7. The problem is that the courts of different countries are not able to take such a broad view or to align their procedures accordingly. The only foreseeable solution to this type of problem is a binding system of arbitration or an international convention. It is unlikely that judicial doctrines of comity and forum non conveniens will suffice to prevent inequitable results such as the one that has occurred in the Gulf International case. Since there is little or no likelihood of an international convention, it is left to the reimbursing banks to create an adequate system to adjust these problems.

8. Scope of Solo Fraud: The opinion recited some of the actions that resulted from the Solo fraud.

"These investigations ultimately led to a number of actions against Wachovia by a number of banks including Albaraka and Gulf, in which the banks alleged against Wachovia that Wachovia had known or had been reckless about whether or not Solo and Simetal had been participating in fraudulent and fictitious transactions. Proceedings were first brought against Wachovia in October/November 2000 by Arab Banking Corporation, Emirates Bank International and Bank Muscat. Then Albaraka, represented by Allen & Overy, commenced proceedings against Wachovia in May 2001. Lastly Gulf, represented by Reynolds Porter Chamberlain, brought its own action against Wachovia in February 2002. On 20th September 2002 Allen & Overy took over from Reynolds Porter Chamberlain the conduct of Gulf's claim against Wachovia. In all actions (save for the Albaraka action), the claimant banks sought damages for fraud against Wachovia. Additionally, Albaraka, which had made no payment to Wachovia in respect of letter of credit T20/99, sought a declaration that it was not liable to do so. The action brought by Gulf did not include any claim to relief in respect of the payment that it had made to Wachovia in relation to letter of credit T20/99, and Allen & Overy received no instructions from Gulf to advance any such claim.
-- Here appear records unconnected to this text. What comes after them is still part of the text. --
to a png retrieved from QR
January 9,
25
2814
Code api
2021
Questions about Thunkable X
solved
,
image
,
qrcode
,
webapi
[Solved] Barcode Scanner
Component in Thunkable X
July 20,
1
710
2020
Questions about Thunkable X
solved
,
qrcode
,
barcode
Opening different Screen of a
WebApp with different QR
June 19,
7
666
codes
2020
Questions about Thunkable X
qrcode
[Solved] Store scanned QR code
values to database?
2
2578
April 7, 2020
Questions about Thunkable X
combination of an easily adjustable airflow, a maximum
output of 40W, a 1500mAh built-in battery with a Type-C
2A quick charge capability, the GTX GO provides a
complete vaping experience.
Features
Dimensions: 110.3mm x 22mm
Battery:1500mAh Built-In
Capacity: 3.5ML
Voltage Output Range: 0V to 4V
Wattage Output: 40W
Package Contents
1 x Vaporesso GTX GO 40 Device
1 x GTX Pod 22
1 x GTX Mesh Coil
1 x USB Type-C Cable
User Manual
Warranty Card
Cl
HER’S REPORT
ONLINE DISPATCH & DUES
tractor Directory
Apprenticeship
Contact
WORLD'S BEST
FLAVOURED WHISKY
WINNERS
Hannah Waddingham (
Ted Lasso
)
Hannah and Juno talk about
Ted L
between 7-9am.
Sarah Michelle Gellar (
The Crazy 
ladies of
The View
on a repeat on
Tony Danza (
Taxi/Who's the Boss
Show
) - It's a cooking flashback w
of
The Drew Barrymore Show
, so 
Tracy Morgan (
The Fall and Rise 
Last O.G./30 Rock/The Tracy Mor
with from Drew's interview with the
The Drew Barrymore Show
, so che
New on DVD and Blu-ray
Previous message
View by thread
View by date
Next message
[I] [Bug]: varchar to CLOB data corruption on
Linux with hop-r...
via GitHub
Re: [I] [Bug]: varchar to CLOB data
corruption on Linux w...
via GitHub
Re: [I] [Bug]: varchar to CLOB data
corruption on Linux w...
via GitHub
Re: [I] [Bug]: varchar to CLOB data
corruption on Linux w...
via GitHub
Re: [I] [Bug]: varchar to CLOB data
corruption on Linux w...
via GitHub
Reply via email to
As for Wachovia, it denied any complicity in fraud and, in relation to Albaraka's additional claim to declaratory relief in relation to letter of credit T20/99, asserted that Albaraka was indeed not liable to make payment to it in relation to the letter of credit since, it alleged, Albaraka's debt to it in relation to that letter of credit had already been discharged by Gulf's payment on 27th September 1999."

With respect to the other entities, a settlement had been reached in which the parties agreed that "none of them nor any of their respective current or former employees, officers, directors, or agents acted dishonestly, in bad faith, or with knowledge of or was reckless as to any fraudulent activity committed by any of Madhav Patel, Milton Kounnou, or any employee, officer, director, or agent of Solo Industries Limited, Simetal Limited or Hamco, or of any company related to any of these."

9. Overshadowing this decision is English law regarding discounting of obligations. If the Issuer was obligated to reimburse the Confirmer when the obligation matured, the reimbursing bank satisfied its obligation. Absent an injunction, of which there is no indication, the confirmer was obligated to pay at maturity and entitled to reimbursement. That it discounted the sum should have no impact because a claim of fraud by the issuer is not notice of fraud.

Editors' Note: After admitting his role in the Solo fraud, Milton Kounnou, a metals shipping agent, was reportedly sentenced by a UK court to two years' imprisonment. His companies, Simetal, Ltd. and Fimetco Ltd., were accused of creating false shipping documents.